◆ DATA PROVIDED ◆
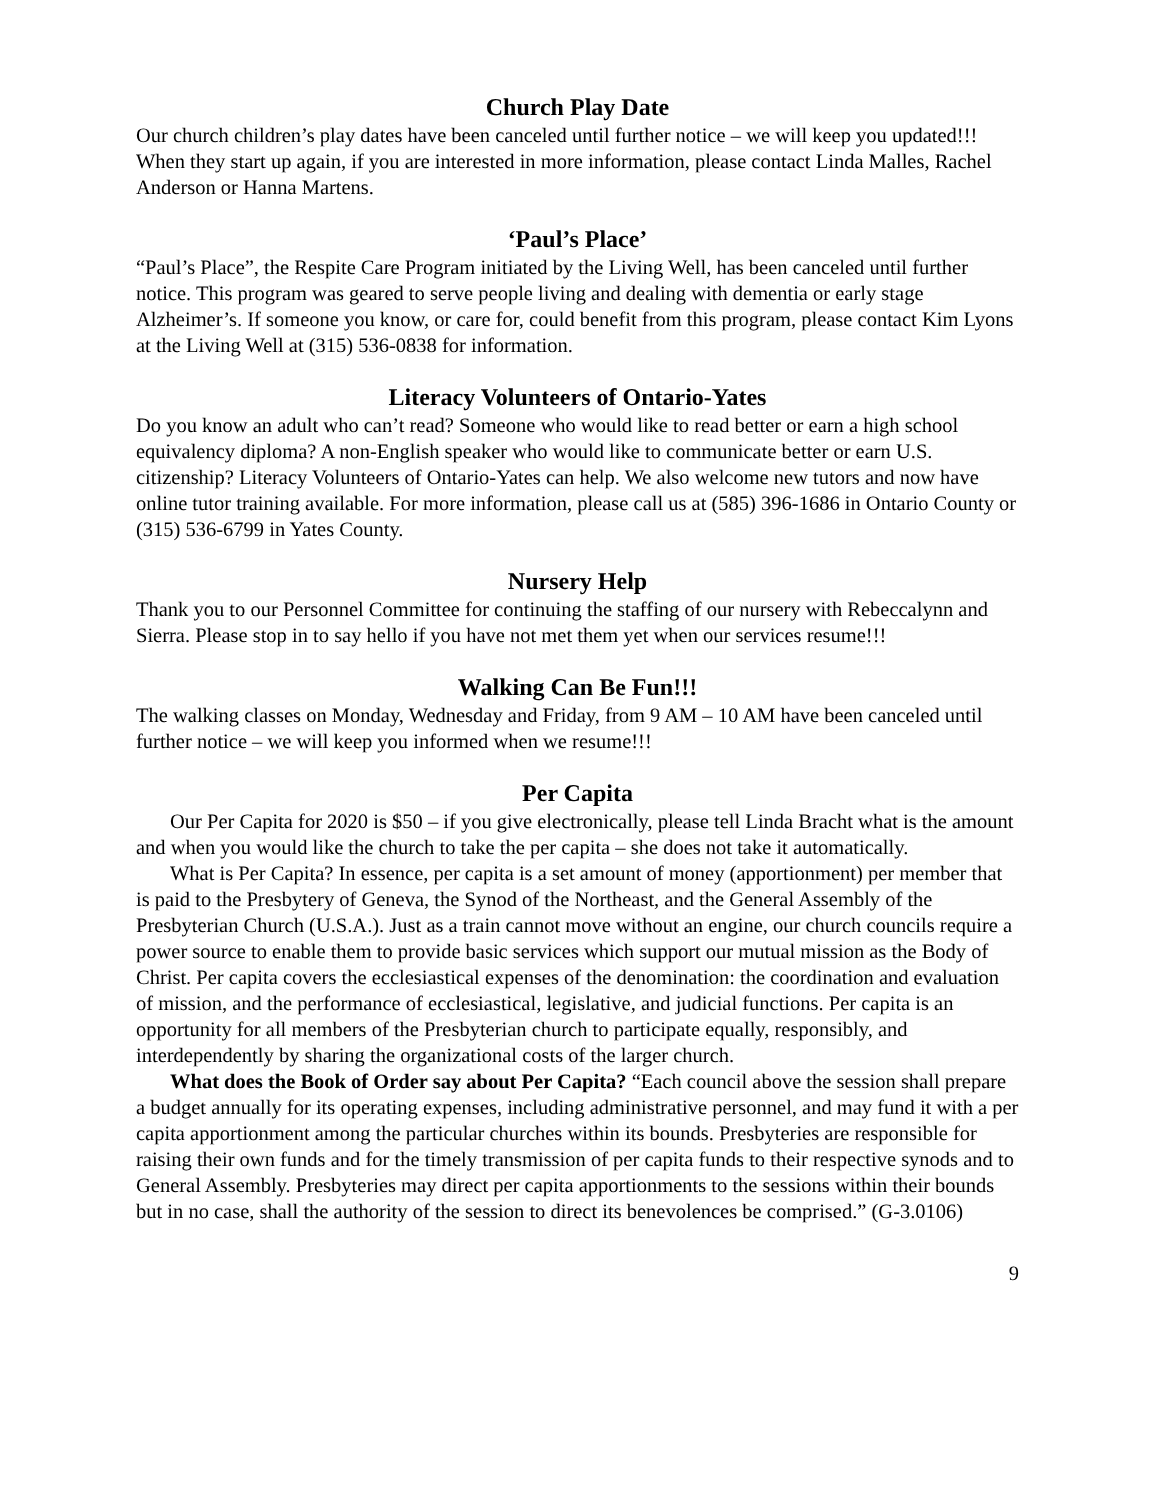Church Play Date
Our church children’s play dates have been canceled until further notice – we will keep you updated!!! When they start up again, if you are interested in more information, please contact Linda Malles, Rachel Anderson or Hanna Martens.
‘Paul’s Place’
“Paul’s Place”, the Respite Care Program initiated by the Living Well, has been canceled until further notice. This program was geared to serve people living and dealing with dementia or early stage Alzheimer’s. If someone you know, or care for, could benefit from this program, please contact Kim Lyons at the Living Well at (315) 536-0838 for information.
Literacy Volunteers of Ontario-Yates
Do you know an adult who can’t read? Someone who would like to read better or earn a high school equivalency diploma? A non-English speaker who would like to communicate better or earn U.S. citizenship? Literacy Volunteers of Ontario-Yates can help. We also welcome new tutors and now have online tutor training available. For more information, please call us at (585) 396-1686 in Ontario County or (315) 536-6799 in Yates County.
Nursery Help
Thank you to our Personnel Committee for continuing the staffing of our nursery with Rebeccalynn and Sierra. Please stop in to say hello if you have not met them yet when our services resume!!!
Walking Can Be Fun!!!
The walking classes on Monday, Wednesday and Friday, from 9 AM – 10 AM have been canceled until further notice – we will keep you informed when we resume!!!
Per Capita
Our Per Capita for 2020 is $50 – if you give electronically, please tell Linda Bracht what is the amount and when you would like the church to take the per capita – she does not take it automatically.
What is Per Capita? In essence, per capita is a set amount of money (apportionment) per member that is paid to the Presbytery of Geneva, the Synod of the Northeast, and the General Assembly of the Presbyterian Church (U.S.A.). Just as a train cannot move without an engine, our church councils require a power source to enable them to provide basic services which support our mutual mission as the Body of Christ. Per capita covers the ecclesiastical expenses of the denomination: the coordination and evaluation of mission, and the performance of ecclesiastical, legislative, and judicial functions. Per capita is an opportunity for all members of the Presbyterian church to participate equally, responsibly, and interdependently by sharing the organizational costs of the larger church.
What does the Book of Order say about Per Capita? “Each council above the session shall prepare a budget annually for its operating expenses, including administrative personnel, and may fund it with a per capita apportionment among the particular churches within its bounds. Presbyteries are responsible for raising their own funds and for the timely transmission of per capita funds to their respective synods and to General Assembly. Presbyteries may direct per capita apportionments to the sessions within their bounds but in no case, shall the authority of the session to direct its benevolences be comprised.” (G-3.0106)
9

* * *

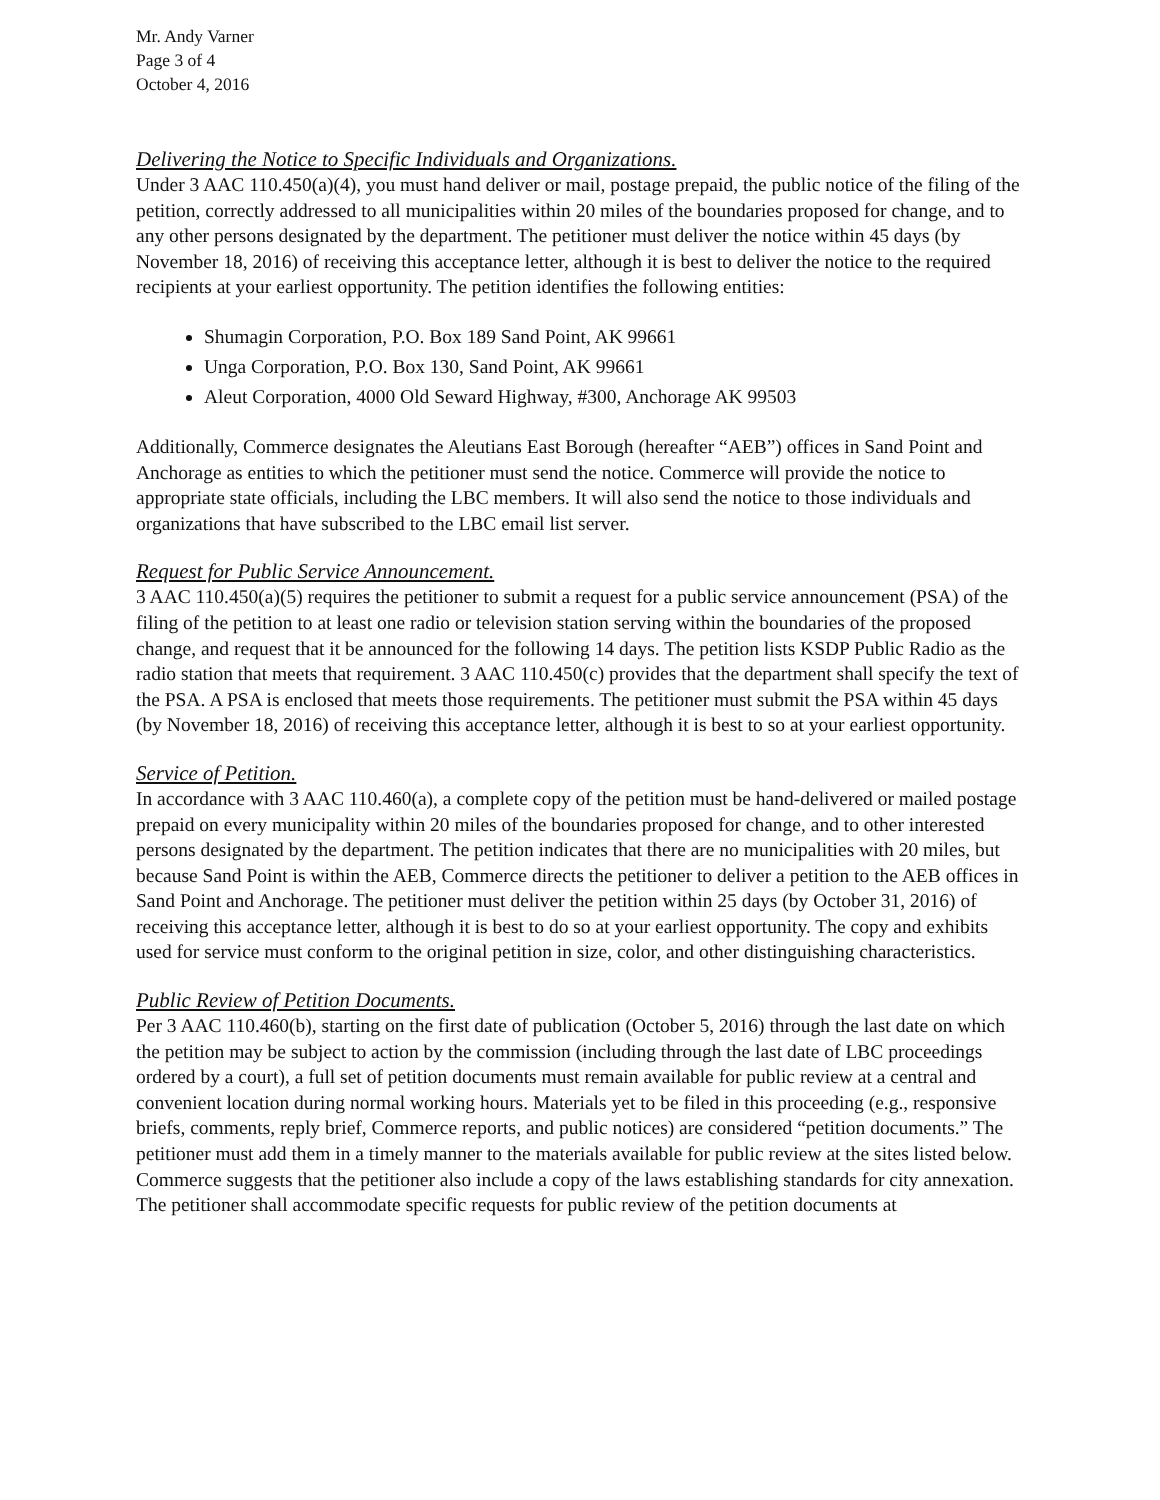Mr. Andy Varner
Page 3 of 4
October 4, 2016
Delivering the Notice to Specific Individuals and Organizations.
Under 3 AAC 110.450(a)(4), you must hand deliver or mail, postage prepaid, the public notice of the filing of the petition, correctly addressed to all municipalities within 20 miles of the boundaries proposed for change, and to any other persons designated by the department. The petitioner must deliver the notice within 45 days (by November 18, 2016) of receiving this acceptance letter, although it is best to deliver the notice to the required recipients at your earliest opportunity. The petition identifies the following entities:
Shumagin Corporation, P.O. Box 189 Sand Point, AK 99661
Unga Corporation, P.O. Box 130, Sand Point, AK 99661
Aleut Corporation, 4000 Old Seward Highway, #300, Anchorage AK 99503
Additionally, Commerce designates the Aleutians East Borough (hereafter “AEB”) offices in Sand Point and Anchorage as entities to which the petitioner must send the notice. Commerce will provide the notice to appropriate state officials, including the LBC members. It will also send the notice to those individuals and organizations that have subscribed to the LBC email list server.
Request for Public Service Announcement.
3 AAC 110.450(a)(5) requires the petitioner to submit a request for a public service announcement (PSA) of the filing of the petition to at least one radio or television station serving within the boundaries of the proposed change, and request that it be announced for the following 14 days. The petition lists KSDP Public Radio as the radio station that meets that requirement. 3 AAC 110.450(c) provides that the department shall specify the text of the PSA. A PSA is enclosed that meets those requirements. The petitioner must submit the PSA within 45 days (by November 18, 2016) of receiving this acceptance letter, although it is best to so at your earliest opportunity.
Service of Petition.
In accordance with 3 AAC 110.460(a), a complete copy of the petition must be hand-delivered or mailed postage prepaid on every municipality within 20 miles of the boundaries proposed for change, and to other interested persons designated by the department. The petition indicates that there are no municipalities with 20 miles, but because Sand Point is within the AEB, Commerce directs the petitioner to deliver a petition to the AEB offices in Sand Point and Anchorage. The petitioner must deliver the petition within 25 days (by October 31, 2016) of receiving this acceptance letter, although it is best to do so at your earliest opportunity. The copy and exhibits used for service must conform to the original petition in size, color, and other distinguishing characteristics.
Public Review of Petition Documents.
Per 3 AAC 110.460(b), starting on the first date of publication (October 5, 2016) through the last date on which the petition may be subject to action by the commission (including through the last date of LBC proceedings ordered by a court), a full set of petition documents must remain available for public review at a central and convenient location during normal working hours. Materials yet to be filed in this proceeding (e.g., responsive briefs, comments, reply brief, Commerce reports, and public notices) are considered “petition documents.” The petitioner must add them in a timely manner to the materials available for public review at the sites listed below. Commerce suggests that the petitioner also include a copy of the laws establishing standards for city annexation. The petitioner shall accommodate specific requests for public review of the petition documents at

==

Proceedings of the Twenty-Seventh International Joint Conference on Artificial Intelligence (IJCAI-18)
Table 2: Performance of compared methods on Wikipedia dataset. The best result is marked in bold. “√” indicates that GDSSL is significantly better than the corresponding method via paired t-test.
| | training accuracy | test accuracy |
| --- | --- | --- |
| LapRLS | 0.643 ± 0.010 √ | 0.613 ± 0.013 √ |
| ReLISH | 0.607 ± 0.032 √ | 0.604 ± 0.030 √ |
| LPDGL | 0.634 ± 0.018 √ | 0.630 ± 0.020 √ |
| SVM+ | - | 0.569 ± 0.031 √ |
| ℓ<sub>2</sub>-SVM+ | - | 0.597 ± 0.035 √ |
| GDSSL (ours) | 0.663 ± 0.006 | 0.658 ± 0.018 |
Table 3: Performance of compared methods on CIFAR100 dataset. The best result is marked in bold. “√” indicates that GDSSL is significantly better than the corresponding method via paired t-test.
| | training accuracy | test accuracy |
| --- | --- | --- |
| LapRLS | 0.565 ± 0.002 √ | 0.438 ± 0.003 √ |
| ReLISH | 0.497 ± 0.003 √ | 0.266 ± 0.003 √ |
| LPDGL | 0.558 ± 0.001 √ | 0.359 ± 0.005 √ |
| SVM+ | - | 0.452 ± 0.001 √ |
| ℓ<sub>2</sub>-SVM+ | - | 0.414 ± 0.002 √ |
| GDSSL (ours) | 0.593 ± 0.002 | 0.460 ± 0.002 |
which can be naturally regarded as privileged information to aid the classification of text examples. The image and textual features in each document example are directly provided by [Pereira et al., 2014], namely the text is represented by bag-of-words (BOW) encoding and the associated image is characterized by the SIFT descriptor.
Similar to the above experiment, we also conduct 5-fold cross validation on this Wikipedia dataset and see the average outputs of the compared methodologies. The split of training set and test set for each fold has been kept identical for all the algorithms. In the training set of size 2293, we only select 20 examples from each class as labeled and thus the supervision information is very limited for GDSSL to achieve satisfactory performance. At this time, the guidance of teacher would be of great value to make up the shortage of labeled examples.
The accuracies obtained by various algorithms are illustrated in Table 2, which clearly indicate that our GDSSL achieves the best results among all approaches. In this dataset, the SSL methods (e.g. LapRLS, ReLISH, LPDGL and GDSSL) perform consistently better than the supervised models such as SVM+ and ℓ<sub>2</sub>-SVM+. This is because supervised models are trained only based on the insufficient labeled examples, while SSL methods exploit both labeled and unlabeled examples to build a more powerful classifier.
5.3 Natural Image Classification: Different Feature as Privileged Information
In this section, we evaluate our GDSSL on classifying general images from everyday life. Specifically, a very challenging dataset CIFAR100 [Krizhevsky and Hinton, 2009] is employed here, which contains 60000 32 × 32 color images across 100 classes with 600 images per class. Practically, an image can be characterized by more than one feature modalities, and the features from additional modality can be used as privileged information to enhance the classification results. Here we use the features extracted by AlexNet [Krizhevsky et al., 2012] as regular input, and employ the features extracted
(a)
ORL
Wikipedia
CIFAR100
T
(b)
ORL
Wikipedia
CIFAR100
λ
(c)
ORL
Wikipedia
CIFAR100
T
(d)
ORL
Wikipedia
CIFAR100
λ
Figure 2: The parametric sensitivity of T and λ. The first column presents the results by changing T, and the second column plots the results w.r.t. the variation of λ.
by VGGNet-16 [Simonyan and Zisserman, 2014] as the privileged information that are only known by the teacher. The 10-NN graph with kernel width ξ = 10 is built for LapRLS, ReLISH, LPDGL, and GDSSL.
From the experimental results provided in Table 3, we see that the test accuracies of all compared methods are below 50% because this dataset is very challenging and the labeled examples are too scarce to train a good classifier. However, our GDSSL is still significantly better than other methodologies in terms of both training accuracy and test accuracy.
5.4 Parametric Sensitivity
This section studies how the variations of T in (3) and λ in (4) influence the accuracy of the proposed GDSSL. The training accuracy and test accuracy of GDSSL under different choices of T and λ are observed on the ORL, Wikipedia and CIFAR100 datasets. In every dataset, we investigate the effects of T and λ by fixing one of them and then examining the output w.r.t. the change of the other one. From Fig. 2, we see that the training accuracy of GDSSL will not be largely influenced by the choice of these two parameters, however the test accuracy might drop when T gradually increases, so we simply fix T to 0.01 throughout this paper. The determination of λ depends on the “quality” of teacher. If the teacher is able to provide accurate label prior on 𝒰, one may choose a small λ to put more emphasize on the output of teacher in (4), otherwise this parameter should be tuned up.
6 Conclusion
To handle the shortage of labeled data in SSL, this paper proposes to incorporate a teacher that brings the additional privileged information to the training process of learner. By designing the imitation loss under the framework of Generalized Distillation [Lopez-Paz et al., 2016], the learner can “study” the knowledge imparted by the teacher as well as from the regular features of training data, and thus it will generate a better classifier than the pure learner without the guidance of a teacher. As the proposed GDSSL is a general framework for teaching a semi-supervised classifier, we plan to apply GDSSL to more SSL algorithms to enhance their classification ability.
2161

◆ PROBLEM TO SOLVE ◆
From the entries above, return exactly the line containing "Public Review of Petition Documents.", the line containing "Per 3 AAC 110.460(b), starting", and all lines between, and nothing else.

◆ SOLUTION FOR THIS TASK ◆
Public Review of Petition Documents.
Per 3 AAC 110.460(b), starting on the first date of publication (October 5, 2016) through the last date on which the petition may be subject to action by the commission (including through the last date of LBC proceedings ordered by a court), a full set of petition documents must remain available for public review at a central and convenient location during normal working hours. Materials yet to be filed in this proceeding (e.g., responsive briefs, comments, reply brief, Commerce reports, and public notices) are considered “petition documents.” The petitioner must add them in a timely manner to the materials available for public review at the sites listed below. Commerce suggests that the petitioner also include a copy of the laws establishing standards for city annexation. The petitioner shall accommodate specific requests for public review of the petition documents at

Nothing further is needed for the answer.